## AIM OF THE TASK
Your copy should hold every record verbatim and none of the pictures.
TASK INPUTS Start Marker
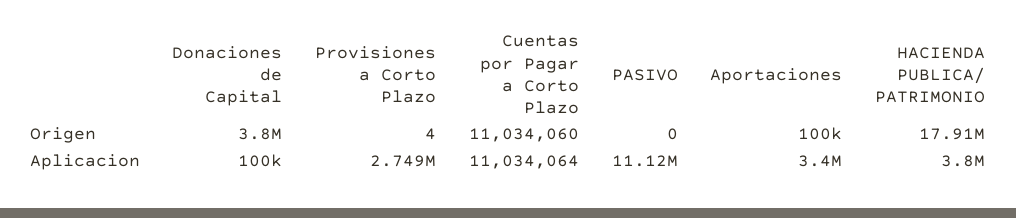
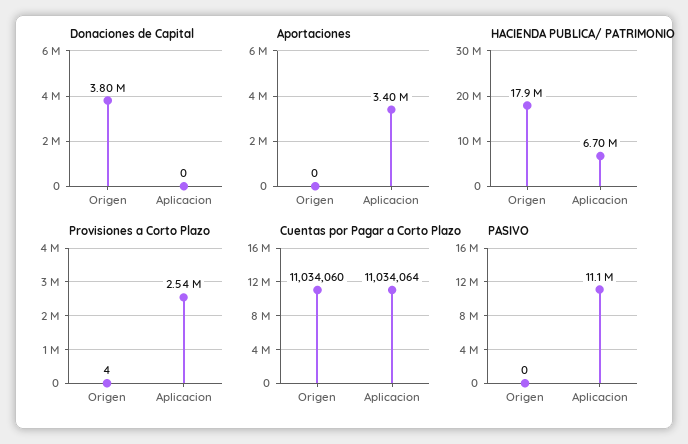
  {
    "Donaciones de Capital": {
      "Origen": 3800000,
-     "Aplicacion": 100000
+     "Aplicacion": 0
    },
    "Provisiones a Corto Plazo": {
      "Origen": 4,
-     "Aplicacion": 2749000
+     "Aplicacion": 2540000
    },
    "Cuentas por Pagar a Corto Plazo": {
      "Origen": 11034060,
      "Aplicacion": 11034064
    },
    "PASIVO": {
      "Origen": 0,
      "Aplicacion": 11120000
    },
    "Aportaciones": {
-     "Origen": 100000,
+     "Origen": 0,
      "Aplicacion": 3400000
    },
    "HACIENDA PUBLICA/ PATRIMONIO": {
      "Origen": 17910000,
-     "Aplicacion": 3800000
+     "Aplicacion": 6700000
    }
  }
TASK INPUTS End Marker
## OUTPUT
  {
    "Donaciones de Capital": {
      "Origen": 3800000,
-     "Aplicacion": 100000
+     "Aplicacion": 0
    },
    "Provisiones a Corto Plazo": {
      "Origen": 4,
-     "Aplicacion": 2749000
+     "Aplicacion": 2540000
    },
    "Cuentas por Pagar a Corto Plazo": {
      "Origen": 11034060,
      "Aplicacion": 11034064
    },
    "PASIVO": {
      "Origen": 0,
      "Aplicacion": 11120000
    },
    "Aportaciones": {
-     "Origen": 100000,
+     "Origen": 0,
      "Aplicacion": 3400000
    },
    "HACIENDA PUBLICA/ PATRIMONIO": {
      "Origen": 17910000,
-     "Aplicacion": 3800000
+     "Aplicacion": 6700000
    }
  }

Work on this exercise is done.